Below are some thoughts to consider in connection with use of non-GAAP financial measures:

  • Avoid the term "non-recurring" or "one-time" in connection with non-GAAP financial measures, as you may be put to the test of demonstrating the applicability of such terms (often a difficult burden). Better to use terms such as "special items."
  • The Staff has been providing a comment to companies that if particular non-GAAP financial measures appearing in earnings releases or earnings presentations are of particular significance, the company needs to consider whether they likewise need to be included in its SEC periodic filings. The SEC Staff recently indicated, however, that inclusion of such non-GAAP financial measures in the corresponding SEC periodic filing generally will not be mandated, so long as the "elements" comprising the non-GAAP financial measure are sufficiently included and described in the corresponding SEC filing so that an investor has the opportunity to understand the significance of those adjusting items.

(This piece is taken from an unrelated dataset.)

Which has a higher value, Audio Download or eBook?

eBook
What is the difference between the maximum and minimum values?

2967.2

  • The Staff continues to look for "consistency" in the use of all non-GAAP financial measures, to ensure, among other things, that such measures are not misleading and do not distort or mask a company's financial results (for example, by indicating a rosier situation than actually exists or by not providing the appropriate balance of information).

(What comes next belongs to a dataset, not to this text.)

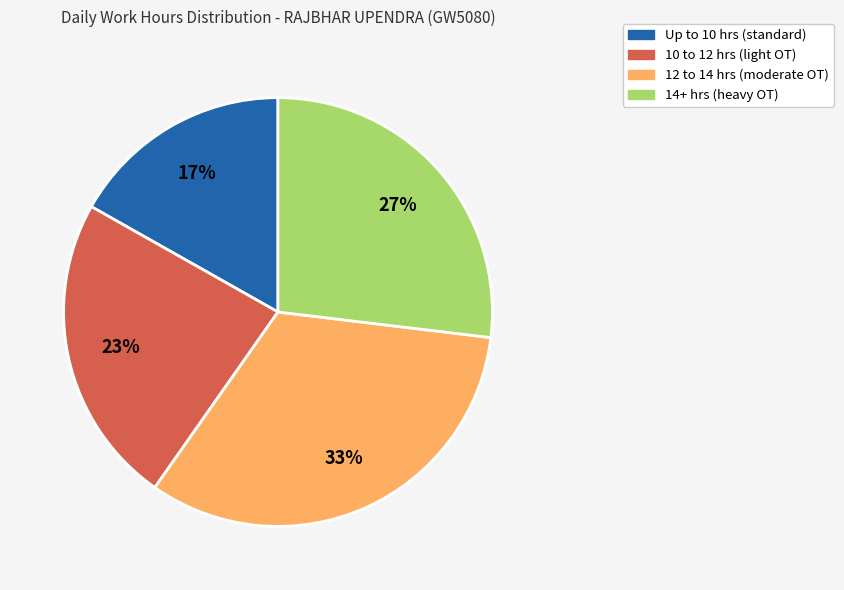

Which slice is the smallest?

Up to 10 hrs (standard)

  • Consistency in the use of non-GAAP financial measures across reporting periods is also important. Non-GAAP financial measures should be used not only when an "exclusion" favorably impacts a particular operating or liquidity measure, but also when a non-core "benefit" has enhanced GAAP operating performance or liquidity (for example, the realization of a non-core tax benefit or the release of a material existing reserve). In other words, non-core benefits and exclusions should be handled in an evenhanded, consistent manner across reporting periods.
  • Non-GAAP measures should never be used in a misleading manner or to smooth earnings.
    • The chief accountant at the SEC Division of Enforcement recently identified non-GAAP measures as a "fraud risk indicator."
  • Company management must ensure that allocations to non-GAAP financial measures are done in accordance with U.S. GAAP, as an SEC enforcement action recently highlighted (SEC v. SafeNet, Inc., Civil Action No. 09-2117 (D.D.C. 2009); improper and misleading classification of ordinary operating expenses as non-recurring acquisition integration costs; see For example, where "restructuring charges" are an exclusion in calculating a particular non-GAAP financial measure, costs and expenses allocated to such restructure charges must be determined in accordance with U.S. GAAP. The fact that the "adjusted" financial measure is a non-GAAP financial measure does not change that result. Allocations to a non-GAAP financial measure or, more likely, to special items excluded from (or included in) that non-GAAP financial measure that have not been determined and allocated in accordance with U.S. GAAP would be misleading and, depending upon the significance, could potentially subject the company and its executives to liability and enforcement action (see SafeNet, above).
  • The SEC Staff continues to apply the "equal or greater prominence" test under the non-GAAP rules to headlines of press releases. Where a headline includes one or more non-GAAP financial measures, the corresponding GAAP financial measures likewise should be included in the headline.
  • Where an adjustment used to arrive at a non-GAAP financial measure is "net of tax," the actual tax effect and the manner in which it was calculated needs to be disclosed.
  • If one or more of a company's non-GAAP financial measures uses a generic term as its description, companies should appropriately identify how that financial measure is calculated and indicate that other companies may calculate such measure differently.